Aquel día de oro, en el año 41 a.C., la ciudad de Tarso, en la antigua Cilicia, se volvió escenario de una aparición.
Marco Antonio, triunviro de Roma, esperaba una embajadora.
Recibiría, sin embargo, un eclipse. Porque Cleopatra no llegó, se manifestó.

Surcando el río como si las aguas mismas le ofrecieran reverencia, su barco se presentó ante los ojos romanos como un templo flotante. Su popa relucía en oro bruñido; sus velas, teñidas del púrpura reservado a los emperadores, se inflaban como los suspiros de los que la veían. Remos de plata hendían el río al ritmo de una sinfonía de flautas, arpas y liras, mientras el aroma del incienso y el mirra embriagaba la orilla entera.
Ella, ¡ah, ella!, no simplemente iba en aquel barco: lo revestía de mito.
Bajo un dosel bordado con hilos de oro, vestida como Afrodita nacida del mar, Cleopatra no caminaba: flotaba, irradiando el poder de mil reinas.
Su piel perfumada parecía beber la luz del sol, y sus ojos, grandes como secretos, fulminaban con una promesa tan antigua como el Nilo: “Roma vendrá a mí, no yo a Roma”.
Marco Antonio, soldado de guerras y glorias, hijo de una república moribunda, fue desarmado por la visión. Él, que había marchado con legiones, quedó mudo ante una mujer que cenaba entre almohadones de lino y platos de esmeralda.

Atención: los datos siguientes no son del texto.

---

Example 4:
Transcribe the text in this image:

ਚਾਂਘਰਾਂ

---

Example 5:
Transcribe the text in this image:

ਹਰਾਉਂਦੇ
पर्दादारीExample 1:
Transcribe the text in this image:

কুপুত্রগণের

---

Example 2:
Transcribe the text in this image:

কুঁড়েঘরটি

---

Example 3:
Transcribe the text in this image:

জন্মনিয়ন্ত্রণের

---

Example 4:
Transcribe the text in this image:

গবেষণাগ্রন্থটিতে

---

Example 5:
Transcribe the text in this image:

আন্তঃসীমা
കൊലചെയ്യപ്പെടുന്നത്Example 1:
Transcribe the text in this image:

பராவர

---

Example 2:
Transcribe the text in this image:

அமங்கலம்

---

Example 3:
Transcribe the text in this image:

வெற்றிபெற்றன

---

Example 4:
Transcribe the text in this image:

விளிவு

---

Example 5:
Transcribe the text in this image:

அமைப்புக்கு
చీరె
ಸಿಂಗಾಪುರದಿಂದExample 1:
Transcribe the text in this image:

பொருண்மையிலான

Cleopatra no hablaba: dictaba un nuevo destino.

En su banquete, hubo música, danzas, manjares perfumados y vino que no embriagaba tanto como su mirada.
Cada gesto, cada palabra, cada risa suya era un hilo más en la red que tejía alrededor del general romano.
Y así, lo que comenzó como un encuentro diplomático, devino en alianza, pasión, y en la eterna danza de un amor plaónico que mecería los sentimientos del hombre más poderoso de Roma, y cuya historia de amor encandilaría al mundo entero.

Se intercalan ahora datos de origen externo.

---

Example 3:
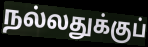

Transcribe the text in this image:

நல்லதுக்குப்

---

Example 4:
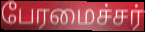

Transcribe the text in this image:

பேரமைச்சர்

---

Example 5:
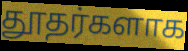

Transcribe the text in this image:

தூதர்களாக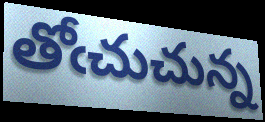
తోఁచుచున్న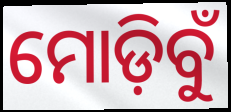
ମୋଡ଼ିବୁଁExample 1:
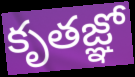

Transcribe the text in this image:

కృతజ్ఞో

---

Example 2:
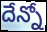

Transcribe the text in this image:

దేన్నో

Pero, ¿acaso se les puede culpar por amarse hasta la muerte?
Porque cuando Cleopatra remontó el Cidno, no fue solo una reina quien llegó: fue Egipto entero quien desbordó el río, envuelto en perfume y oro, para recordar al mundo que el poder también se viste de seducción.

Lector, cuando recuerdes a César, a Octavio o a Marco Antonio, recuerda también que hubo una mujer cuya sola entrada hizo temblar al Imperio Romano.
Cleopatra no solo amó a Roma. La desafió, la envolvió, y por un instante eterno… ¡La dominó!.